Set down the mailing-list header below word for word, keeping every line and character as it appears.

### Given passage
*** Block opens ***
All of lore.kernel.org
 help / color / mirror / Atom feed
From: Konrad Rzeszutek Wilk <konrad.wilk@oracle.com>
To: Sander Eikelenboom <linux@eikelenboom.it>
Cc: gregkh@linuxfoundation.org, boris.ostrovsky@oracle.com,
	David Vrabel <david.vrabel@citrix.com>,
	linux-kernel@vger.kernel.org, xen-devel@lists.xenproject.org
Subject: Re: [Xen-devel] [PATCH v5] Fixes to Xen pciback for 3.17.
Date: Wed, 6 Aug 2014 15:39:16 -0400	[thread overview]
Message-ID: <20140806193916.GA31040@laptop.dumpdata.com> (raw)
*** Block closes ***
[Extracted data entries]
*** Block opens ***
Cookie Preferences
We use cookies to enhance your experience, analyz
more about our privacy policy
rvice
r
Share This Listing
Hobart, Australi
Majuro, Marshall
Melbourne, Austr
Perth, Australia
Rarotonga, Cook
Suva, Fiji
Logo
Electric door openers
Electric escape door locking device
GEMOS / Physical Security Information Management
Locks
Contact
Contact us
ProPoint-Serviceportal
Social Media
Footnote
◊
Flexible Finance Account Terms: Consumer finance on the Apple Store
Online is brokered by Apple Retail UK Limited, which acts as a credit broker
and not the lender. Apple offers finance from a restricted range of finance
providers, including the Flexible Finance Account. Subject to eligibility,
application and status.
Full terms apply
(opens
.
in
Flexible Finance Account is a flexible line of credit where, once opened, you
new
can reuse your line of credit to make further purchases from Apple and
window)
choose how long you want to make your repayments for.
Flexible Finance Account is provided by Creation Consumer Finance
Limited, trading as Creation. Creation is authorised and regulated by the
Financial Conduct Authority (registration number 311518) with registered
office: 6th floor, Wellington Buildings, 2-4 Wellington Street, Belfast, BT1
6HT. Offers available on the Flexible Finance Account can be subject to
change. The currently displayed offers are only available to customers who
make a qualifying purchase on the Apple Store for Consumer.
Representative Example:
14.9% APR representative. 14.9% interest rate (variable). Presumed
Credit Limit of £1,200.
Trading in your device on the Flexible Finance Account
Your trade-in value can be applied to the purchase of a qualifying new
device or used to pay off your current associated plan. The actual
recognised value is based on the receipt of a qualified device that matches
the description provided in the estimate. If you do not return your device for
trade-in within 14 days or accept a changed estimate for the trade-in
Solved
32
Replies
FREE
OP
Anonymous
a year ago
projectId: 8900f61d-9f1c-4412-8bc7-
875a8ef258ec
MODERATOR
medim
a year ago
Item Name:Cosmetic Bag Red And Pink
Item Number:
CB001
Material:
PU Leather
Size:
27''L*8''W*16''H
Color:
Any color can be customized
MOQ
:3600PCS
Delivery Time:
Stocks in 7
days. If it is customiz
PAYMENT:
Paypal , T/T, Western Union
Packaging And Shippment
*** Block closes ***
### Reply to the exercise
All of lore.kernel.org
 help / color / mirror / Atom feed
From: Konrad Rzeszutek Wilk <konrad.wilk@oracle.com>
To: Sander Eikelenboom <linux@eikelenboom.it>
Cc: gregkh@linuxfoundation.org, boris.ostrovsky@oracle.com,
	David Vrabel <david.vrabel@citrix.com>,
	linux-kernel@vger.kernel.org, xen-devel@lists.xenproject.org
Subject: Re: [Xen-devel] [PATCH v5] Fixes to Xen pciback for 3.17.
Date: Wed, 6 Aug 2014 15:39:16 -0400	[thread overview]
Message-ID: <20140806193916.GA31040@laptop.dumpdata.com> (raw)